Сомнения в будущности России постепенно подрывали все его построение о
России. «Сомнительна долговечность её (России) будущности; загадочен
смысл этой несомненной будущности, её идея. И я ли один так думаю?
Нет, я знаю, многие в этом согласны со мною. Только не скажут громко, а лишь
«приватно пошепчут». «Сознаюсь, мои надежды на культурное будущее России
за последнее время стали все более и более колебаться». «Очень может быть, что и
вера Данилевского в столь богатую и невиданную четырехосновную славяно-русскую
культуру была верой напрасной и ни на чем не основанной; очень может быть, что и
мои прежние надежды на что-нибудь подобное несбыточны». «Я не говорю, что
я отчаиваюсь вовсе в особом призвании России. Я признаюсь, что я очень
нередко начинаю в нем сомневаться». Как на последнее прибежище смотрит он на
различие вопроса православно-религиозного и вопроса славяно-племенного и
предлагает сосредоточиться на первом вопросе. «При всем желании моём думать так,
как думал я прежде (то есть заодно с Данилевским), — начинаю все больше и больше
колебаться. Горькие и почти насмешливые слова Вл. Соловьёва: «Русская
цивилизация — есть цивилизация европейская», беспрестанно вспоминаются мне в
моём одиночестве. А что если он с этой стороны прав!» «А что если с
этой стороны Соловьёв видит дело вернее нас; что если мы хотим верить тому,
что нам приятно, и ослепляемся?.. Будет ли ещё вообще новая, вполне независимая,
полная, оригинальная культура на земном шаре, — это вопрос!» Допустивши даже,
что будут ещё (до неизбежного и надвигающегося светопреставления) один
или два новых культурных типа, мы все-таки не имеем ещё через это права
надеяться, что этот новый культурный тип выработается непременно весьма уже
старою Россией и её славянскими единоплеменниками, отчасти переходящими
прямо из свинопасов в либеральных буржуа, отчасти давно уже насквозь пропитанных
европеизмом». К. Н. старается найти такой выход из противоречия в своих взглядах
на Россию: «Иное дело — верить в идеал и надеяться на его
осуществление; иное дело и любить этот самый идеал. Можно любить и безнадежно
больную мать; можно, даже и весьма страстно желая культурного выздоровления
России, — утратить, наконец, веру в это выздоровление». Он очень далеко отошел
от Данилевского и от славянофилов. Вл. Соловьёв смутил его и укрепил его
сомнения в призвании России.
«С 82-84-го года встретился человек молодой, которому я впервые за тридцать лет уступил — не из практических личных соображений, а в том смысле, что безусловное почитание нашего с Данилевским идеала впервые у меня внутренне поколебалось». «Соловьёв — единственный и первый человек, который, с тех пор как я созрел, поколебал меня и несколько заставил думать в новом направлении... Поколебал не личную и сердечную веру мою в духовную истину Восточной Церкви, необходимую для спасения моей души за гробом... Он поколебал, признаюсь, в самые последние два-три года мою культурную веру в Россию, и я стал за ним с досадой, но невольно думать, что, пожалуй, призвание-то России чисто религиозное... и только». Потом мы увидим, что и религиозное призвание
России он понимал очень ограничительно, совсем не так, как понимал
Достоевский, да и сам Вл. Соловьёв. Он продолжал верить в Православную Церковь
как путь спасения своей души. Вот и все. Без всяких исторических перспектив.

• [Исходные данные]:
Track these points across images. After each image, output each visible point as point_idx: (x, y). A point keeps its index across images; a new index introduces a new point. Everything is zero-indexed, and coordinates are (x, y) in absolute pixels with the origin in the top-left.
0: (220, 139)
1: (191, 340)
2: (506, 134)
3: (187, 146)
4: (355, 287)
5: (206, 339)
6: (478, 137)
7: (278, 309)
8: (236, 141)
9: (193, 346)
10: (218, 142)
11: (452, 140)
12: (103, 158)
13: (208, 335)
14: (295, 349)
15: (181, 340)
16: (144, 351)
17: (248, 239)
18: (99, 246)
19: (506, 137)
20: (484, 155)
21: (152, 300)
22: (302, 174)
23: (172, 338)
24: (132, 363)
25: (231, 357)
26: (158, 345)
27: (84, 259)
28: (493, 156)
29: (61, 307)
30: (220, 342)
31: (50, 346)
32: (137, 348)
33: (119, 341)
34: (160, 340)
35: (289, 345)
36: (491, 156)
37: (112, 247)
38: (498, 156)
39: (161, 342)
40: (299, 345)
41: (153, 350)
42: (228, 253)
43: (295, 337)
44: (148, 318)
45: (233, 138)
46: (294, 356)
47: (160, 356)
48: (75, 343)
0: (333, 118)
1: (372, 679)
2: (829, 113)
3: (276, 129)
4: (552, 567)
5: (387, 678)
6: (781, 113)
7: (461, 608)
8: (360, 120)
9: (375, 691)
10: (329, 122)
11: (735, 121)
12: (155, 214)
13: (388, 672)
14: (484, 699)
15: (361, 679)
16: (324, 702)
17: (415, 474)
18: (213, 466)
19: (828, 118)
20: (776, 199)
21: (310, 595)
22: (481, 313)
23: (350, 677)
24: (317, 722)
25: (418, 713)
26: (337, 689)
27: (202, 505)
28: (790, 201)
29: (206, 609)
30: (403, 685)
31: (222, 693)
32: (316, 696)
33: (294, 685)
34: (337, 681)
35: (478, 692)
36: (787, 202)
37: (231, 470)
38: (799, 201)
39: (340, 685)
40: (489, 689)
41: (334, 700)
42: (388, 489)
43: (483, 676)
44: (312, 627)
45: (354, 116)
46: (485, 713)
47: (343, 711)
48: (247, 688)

--

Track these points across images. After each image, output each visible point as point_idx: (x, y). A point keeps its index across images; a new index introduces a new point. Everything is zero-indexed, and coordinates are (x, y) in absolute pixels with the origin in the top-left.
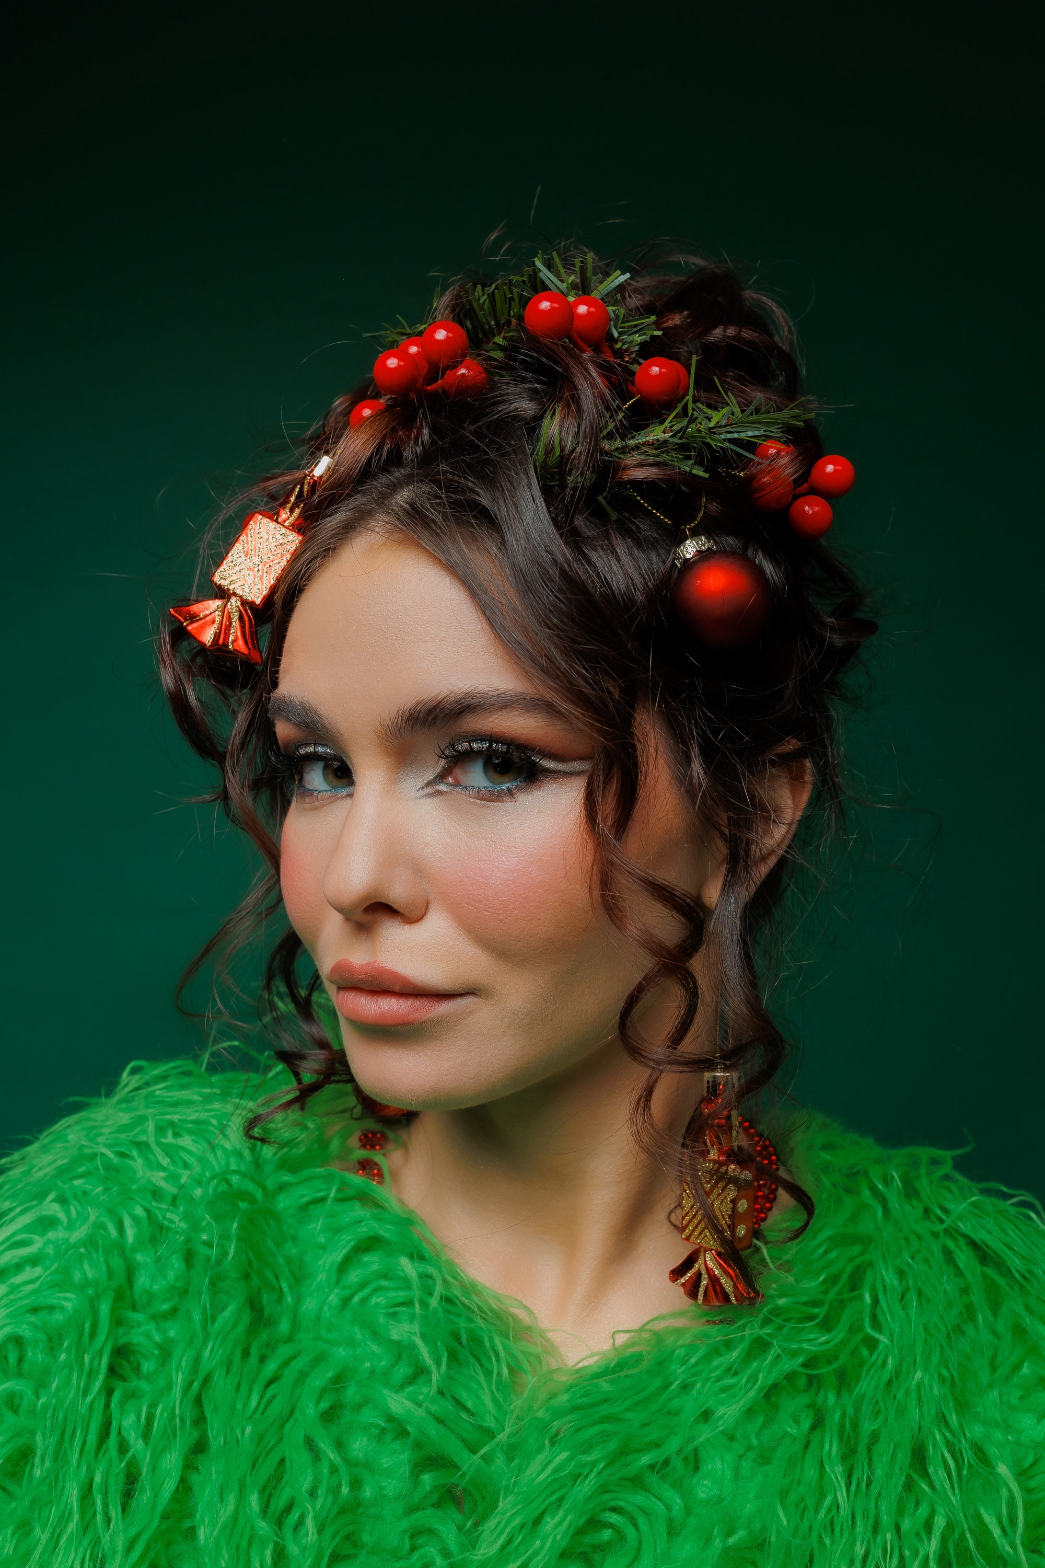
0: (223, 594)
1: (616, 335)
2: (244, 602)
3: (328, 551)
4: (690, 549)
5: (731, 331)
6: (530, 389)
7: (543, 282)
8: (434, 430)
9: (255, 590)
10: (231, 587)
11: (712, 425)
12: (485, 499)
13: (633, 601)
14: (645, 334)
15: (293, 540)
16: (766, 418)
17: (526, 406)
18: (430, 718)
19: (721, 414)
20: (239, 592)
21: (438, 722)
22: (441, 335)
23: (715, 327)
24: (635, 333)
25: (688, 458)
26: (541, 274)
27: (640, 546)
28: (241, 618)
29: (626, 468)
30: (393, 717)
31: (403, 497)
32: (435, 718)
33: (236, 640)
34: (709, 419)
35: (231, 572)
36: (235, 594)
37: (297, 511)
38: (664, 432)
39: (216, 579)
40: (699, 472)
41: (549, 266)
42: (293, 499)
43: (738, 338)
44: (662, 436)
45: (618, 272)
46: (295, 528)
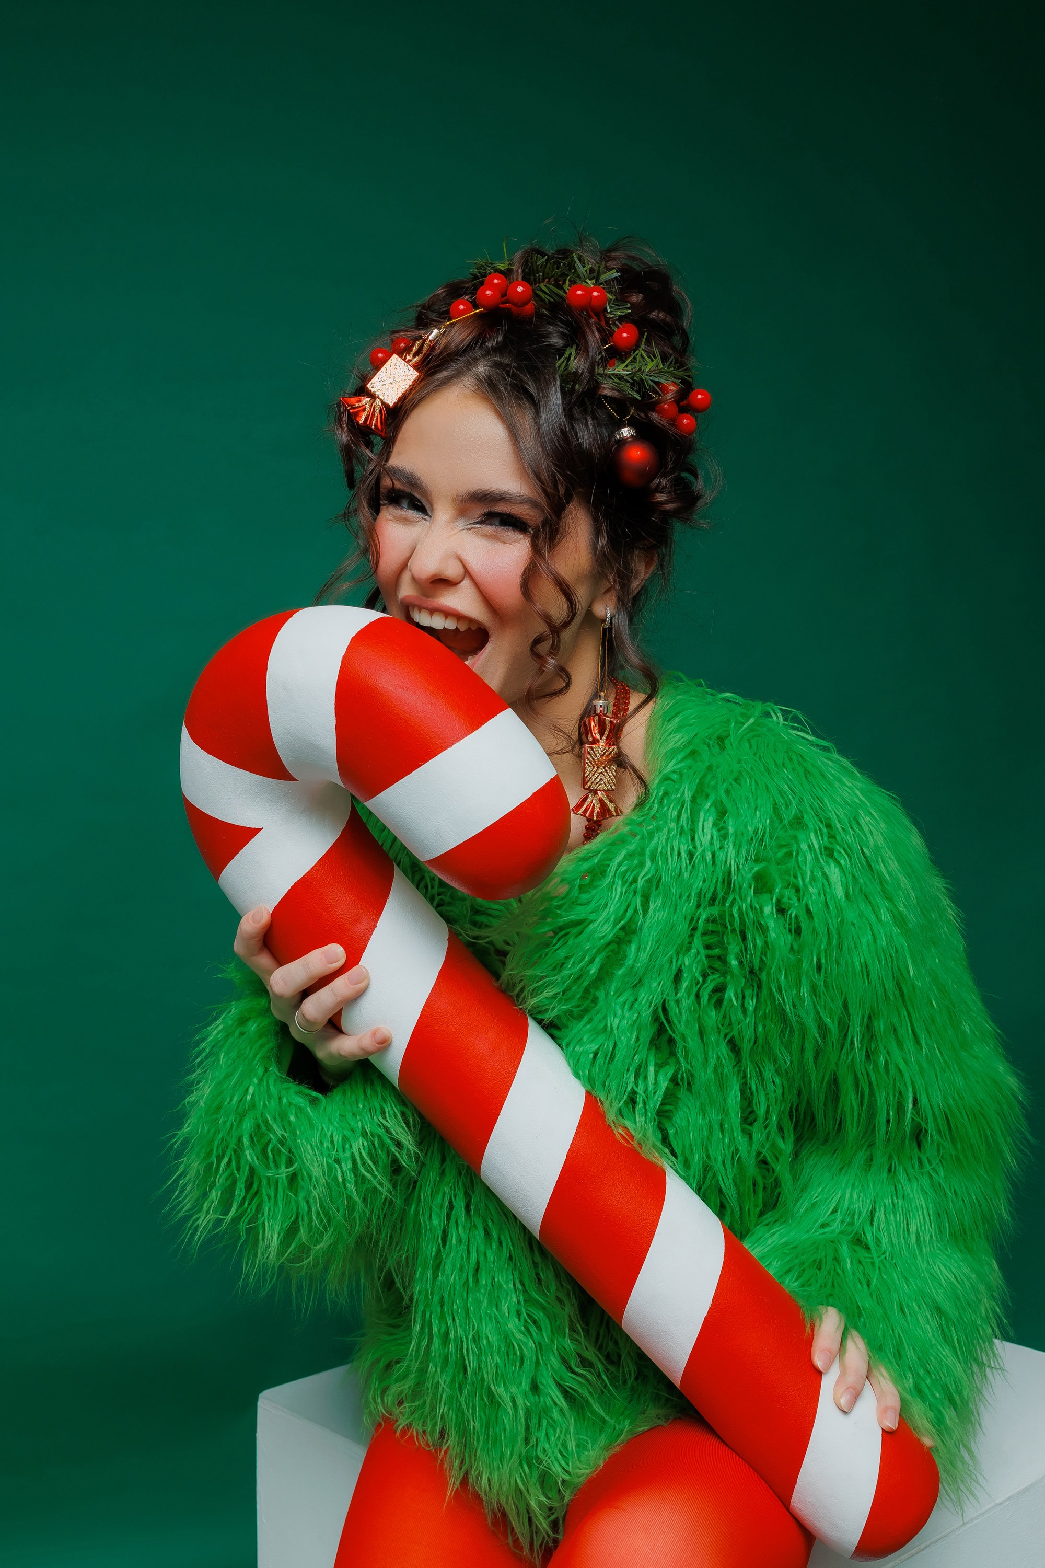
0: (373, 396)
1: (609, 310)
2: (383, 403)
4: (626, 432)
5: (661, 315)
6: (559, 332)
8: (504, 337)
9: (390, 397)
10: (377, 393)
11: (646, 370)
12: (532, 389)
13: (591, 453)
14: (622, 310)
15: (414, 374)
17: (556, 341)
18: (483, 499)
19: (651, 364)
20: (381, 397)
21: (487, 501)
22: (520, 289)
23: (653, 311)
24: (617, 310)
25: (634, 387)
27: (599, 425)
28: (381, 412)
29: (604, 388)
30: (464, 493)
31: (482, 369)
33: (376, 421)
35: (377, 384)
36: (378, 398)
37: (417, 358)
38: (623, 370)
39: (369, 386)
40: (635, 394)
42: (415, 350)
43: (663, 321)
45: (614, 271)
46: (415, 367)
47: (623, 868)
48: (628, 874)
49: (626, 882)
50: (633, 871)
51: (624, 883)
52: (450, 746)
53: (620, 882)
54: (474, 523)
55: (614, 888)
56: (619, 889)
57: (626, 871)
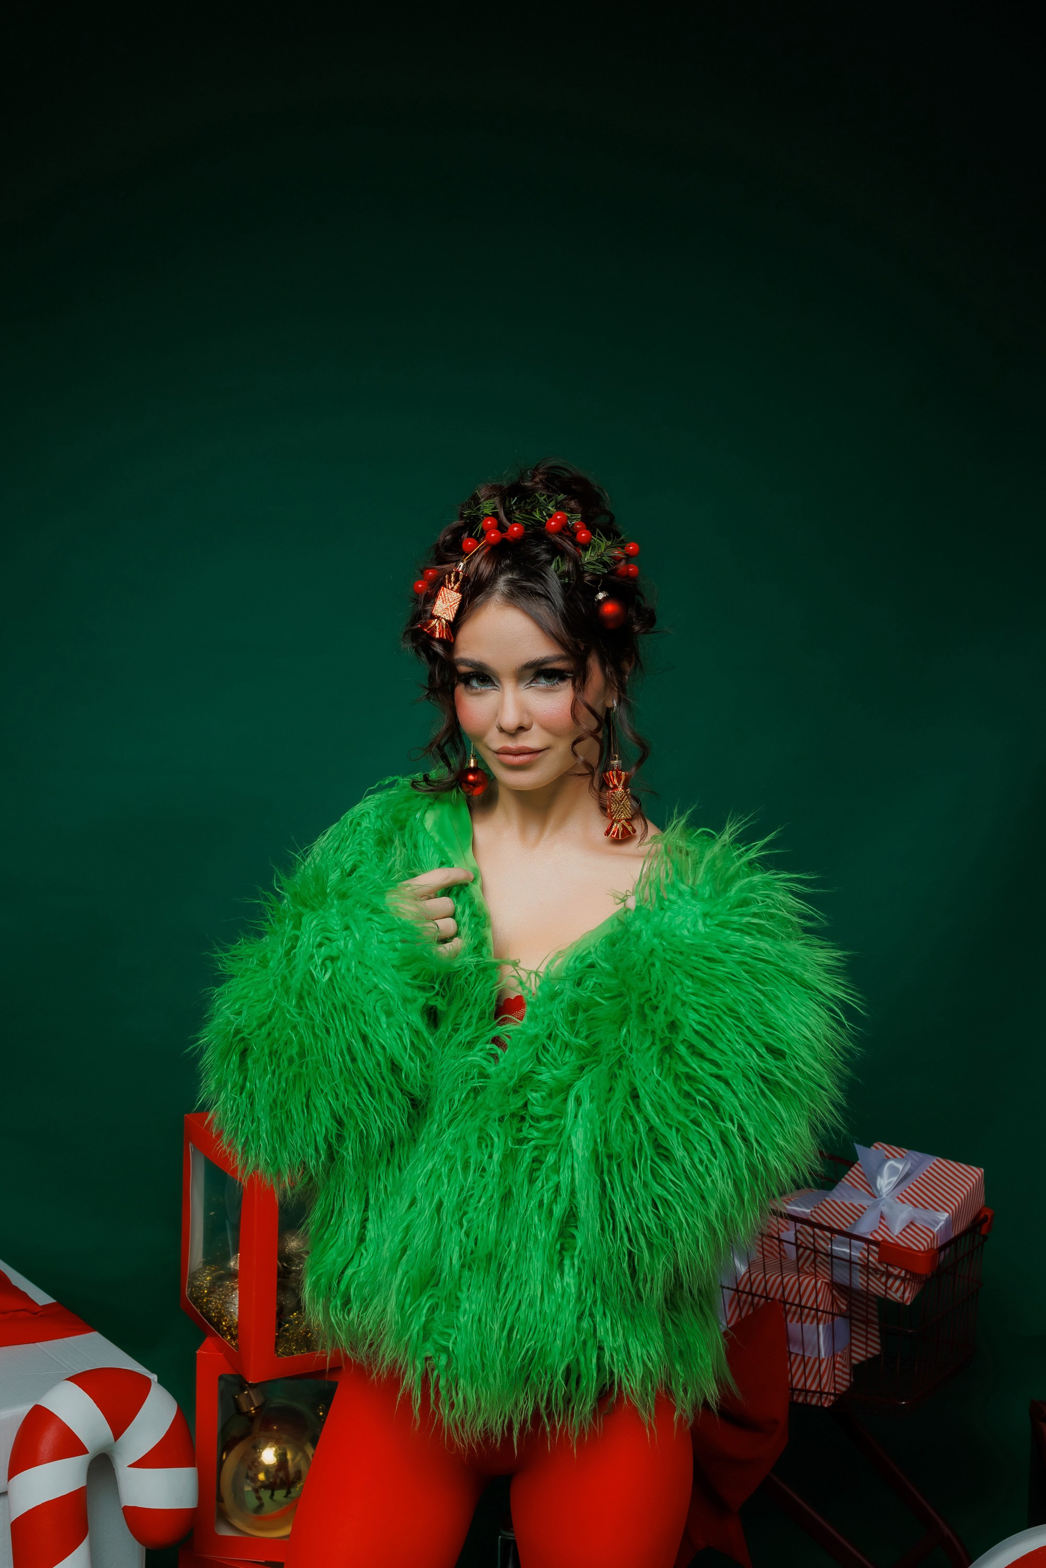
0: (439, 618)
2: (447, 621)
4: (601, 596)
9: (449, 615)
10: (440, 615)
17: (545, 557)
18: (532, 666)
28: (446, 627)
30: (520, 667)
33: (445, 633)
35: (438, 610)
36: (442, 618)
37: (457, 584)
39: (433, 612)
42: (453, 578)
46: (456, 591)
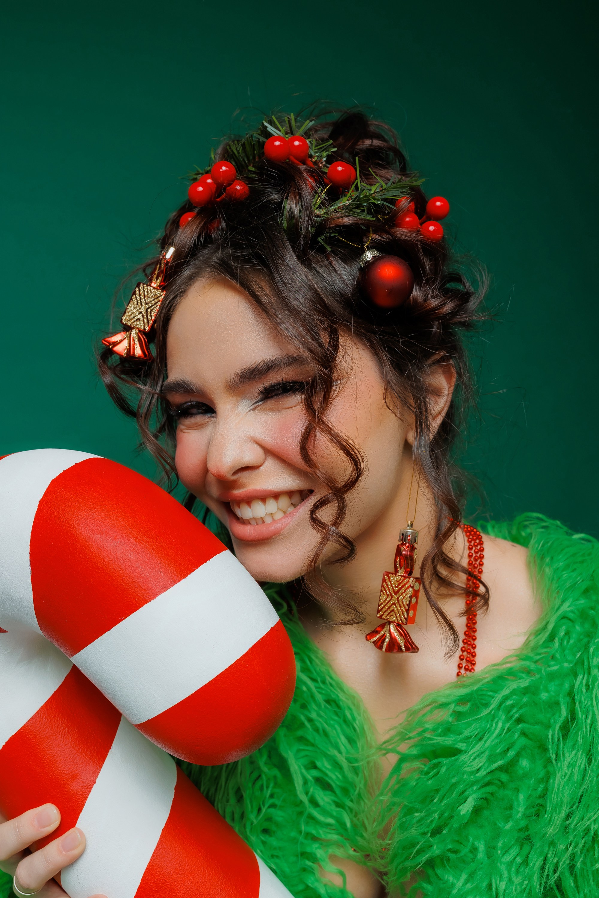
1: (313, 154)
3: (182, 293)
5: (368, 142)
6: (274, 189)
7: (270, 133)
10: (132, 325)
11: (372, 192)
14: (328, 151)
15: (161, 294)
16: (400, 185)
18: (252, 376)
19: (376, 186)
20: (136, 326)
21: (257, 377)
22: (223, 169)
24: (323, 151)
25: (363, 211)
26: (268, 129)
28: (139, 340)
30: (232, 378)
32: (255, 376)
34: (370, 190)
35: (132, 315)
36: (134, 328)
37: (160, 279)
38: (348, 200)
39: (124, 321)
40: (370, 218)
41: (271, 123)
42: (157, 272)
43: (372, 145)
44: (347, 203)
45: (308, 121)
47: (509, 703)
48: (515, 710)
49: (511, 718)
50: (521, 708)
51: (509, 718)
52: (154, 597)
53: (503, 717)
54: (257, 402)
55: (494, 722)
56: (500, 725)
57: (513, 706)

• [Задания]:
A. Ответьте кратко на вопросы по тексту о сомнениях в будущности России.
(i) Чьи слова о русской цивилизации беспрестанно вспоминаются К. Н. в одиночестве и как они звучат?
(ii) Какую веру К. Н., по его признанию, Соловьёв не поколебал?
(iii) С чем К. Н. сравнивает любовь к идеалу при утрате веры в его осуществление?
B. Продолжите текст о сомнениях в будущности России несколькими предложениями, начав сразу после его последней фразы.
Записи здесь никакой роли не играют.

• [Ответы к заданиям]:
A.
(i) Это слова Вл. Соловьёва: «Русская цивилизация — есть цивилизация европейская».
(ii) Соловьёв не поколебал его личную и сердечную веру в духовную истину Восточной Церкви, необходимую для спасения его души за гробом.
(iii) Он сравнивает её с любовью к безнадежно больной матери.

B.
Победил мотив монашеско-аскетический. Если Вл. Соловьёв изначально был более
прав, чем Леонтьев, то Леонтьев в некоторых отношениях был более прозорлив и
предвидел такие результаты «либерально-эгалитарного» процесса в России, каких
Вл. Соловьёв не предвидел. Чуткость и прозорливость К. Н., особенно в последние
годы, изумительны. Он острее и глубже всех понимал и характер русского народа, и
процессы, совершающиеся в России. Он, по существу, оказался более прав, чем все,
чем славянофилы и западники, чем Достоевский и Соловьёв, чем Катков и Аксаков. У
него было катастрофическое чувство наступления новой эпохи. «Петербургская
Россия, — писал он в 1880 году, — эта мещанская современная Европа, сама
трещит везде по швам, и внимательно разумеющее ухо слышит этот многозначительный
треск ежеминутно и понимает его ужасное значение!» Он не был замкнутым и
закупоренным консерватором. Он чувствовал перелом, умирание старого, нарождение
нового. Он раньше других и серьезнее других почуял гул надвигающейся революции и
понял, что она несет с собой и какой смысл её. И он восклицает в ужасе от своих
ранних и роковых предчувствий: «Русское общество, и без того довольно
эгалитарное по привычкам, помчится ещё быстрее всякого другого по смертному пути
всесмешения, и — кто знает? — подобно евреям, не ожидавшим, что из недр
их выйдет Учитель Новой веры, и мы, неожиданно, из наших государственных
недр, сперва бессословных, а потом бесцерковных или уже слабо церковных, — родим
антихриста (курсив мой. — Н. Б.)» Это слова — необычайные и жуткие, в
них почувствовано что-то роковое для духовного будущего России, что-то глубоко
верное, как предостережение, как раскрытие таящейся в России опасности. Вот
каким предчувствием окончилась история русских мессианских ожиданий и надежд.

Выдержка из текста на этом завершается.